Так чем же Пирс, черт побери, занимался все эти жуткие месяцы? Том ответил: «Просвещал девочку в тонкостях живописи. Живописи! Мне пришлось переспросить. Он повторил: «Живописи». Поверить было непросто. С каких это пор мой муж, получивший классическое образование, начал обращать взгляд на произведения искусства, созданные после Ветхого Завета? Особенно когда альтернативой была самая хорошенькая и самая доступная секс-бомбочка в Испании? Вот о чем я себя спросила.

«В таком случае, – говорю я Тому, – Пирс совсем осахибился».

Он соглашается и выражает удивление, как это я сотворила такое киплинговское словечко.

Выясняется, что Том, обвиненный в затевании гнусной интриги в сообществе со мной, просто выложил ему все доказательства, и бедняга совсем пал духом и сумел выговорить только «дурак, какой же дурак!», с чем Том выразил свое полное согласие.

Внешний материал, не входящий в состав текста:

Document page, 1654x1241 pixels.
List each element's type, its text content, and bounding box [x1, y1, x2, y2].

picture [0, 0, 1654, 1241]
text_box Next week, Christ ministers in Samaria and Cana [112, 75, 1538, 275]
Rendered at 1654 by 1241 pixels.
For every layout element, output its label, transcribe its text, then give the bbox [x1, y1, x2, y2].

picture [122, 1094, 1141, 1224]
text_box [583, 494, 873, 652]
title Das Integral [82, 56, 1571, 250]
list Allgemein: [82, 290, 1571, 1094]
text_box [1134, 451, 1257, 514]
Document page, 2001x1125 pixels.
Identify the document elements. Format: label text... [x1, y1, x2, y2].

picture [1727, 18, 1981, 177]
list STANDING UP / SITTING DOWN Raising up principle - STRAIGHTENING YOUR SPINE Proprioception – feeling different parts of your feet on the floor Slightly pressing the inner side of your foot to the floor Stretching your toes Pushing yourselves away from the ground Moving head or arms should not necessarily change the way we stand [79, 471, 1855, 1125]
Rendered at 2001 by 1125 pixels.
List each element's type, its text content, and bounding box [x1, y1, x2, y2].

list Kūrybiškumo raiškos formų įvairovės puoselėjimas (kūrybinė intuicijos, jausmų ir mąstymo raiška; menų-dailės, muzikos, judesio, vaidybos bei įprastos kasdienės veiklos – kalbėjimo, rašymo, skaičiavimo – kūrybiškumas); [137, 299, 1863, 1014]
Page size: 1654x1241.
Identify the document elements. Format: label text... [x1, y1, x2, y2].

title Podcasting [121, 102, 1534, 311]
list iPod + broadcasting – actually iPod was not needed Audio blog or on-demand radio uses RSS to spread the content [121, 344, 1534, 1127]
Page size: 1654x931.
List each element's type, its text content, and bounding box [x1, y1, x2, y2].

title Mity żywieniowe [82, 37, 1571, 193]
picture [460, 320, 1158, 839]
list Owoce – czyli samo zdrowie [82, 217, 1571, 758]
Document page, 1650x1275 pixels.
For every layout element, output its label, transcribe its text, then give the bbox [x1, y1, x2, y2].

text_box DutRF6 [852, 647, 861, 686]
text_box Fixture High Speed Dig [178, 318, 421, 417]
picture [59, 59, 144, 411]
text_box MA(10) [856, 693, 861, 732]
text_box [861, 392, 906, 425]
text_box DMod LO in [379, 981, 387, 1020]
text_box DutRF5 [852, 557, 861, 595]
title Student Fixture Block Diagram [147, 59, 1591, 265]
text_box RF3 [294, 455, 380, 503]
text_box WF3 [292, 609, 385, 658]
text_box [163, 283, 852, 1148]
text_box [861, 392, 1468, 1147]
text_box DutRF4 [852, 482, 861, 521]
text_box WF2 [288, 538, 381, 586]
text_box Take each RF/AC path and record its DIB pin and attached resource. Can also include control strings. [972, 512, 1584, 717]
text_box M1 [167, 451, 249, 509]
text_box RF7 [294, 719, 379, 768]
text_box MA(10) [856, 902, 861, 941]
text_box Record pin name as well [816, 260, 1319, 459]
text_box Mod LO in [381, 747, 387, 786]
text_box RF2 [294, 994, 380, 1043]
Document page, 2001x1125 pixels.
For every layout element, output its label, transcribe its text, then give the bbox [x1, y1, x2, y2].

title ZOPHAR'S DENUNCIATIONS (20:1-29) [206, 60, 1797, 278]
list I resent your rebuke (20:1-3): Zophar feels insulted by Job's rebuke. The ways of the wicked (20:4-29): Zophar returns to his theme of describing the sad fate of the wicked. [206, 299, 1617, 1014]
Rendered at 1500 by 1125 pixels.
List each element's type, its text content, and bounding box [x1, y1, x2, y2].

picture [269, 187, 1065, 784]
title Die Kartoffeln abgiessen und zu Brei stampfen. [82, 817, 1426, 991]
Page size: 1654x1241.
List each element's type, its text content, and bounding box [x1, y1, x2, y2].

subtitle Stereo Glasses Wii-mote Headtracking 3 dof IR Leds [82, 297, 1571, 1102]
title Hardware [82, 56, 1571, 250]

Кладя трубку, я уже знала, что надо немедленно мчаться в Мадрид, что бы меня там ни ожидало. Эстелла, которая нянчила меня всю эту жуткую неделю, подарила мне поцелуй. Луис сказал «удачи вам!» и преподнес мне букет полевых цветов. Кроме того, Эстелла подсунула мне в чемодан бутылку шампанского, которую я обнаружила только по приезде.

Я оглядела пустую квартиру в полной растерянности. Значит, я добилась. Я спровадила сдобную булочку из нашей жизни. Знаешь, мне припомнилось что-то о тишине смертельного утомления, которая воцаряется после сражения. Где-то я про это читала. Такой вот была тишина в квартире. Я взглянула на июльскую календарную девицу, некоторое время созерцала, как она оргастически раскинулась на пляже, а потом пририсовала ей военные усы плюс кое-какие интересные придатки в другом месте. А потом показала ей два раздвинутых пальца. Знак моей победы.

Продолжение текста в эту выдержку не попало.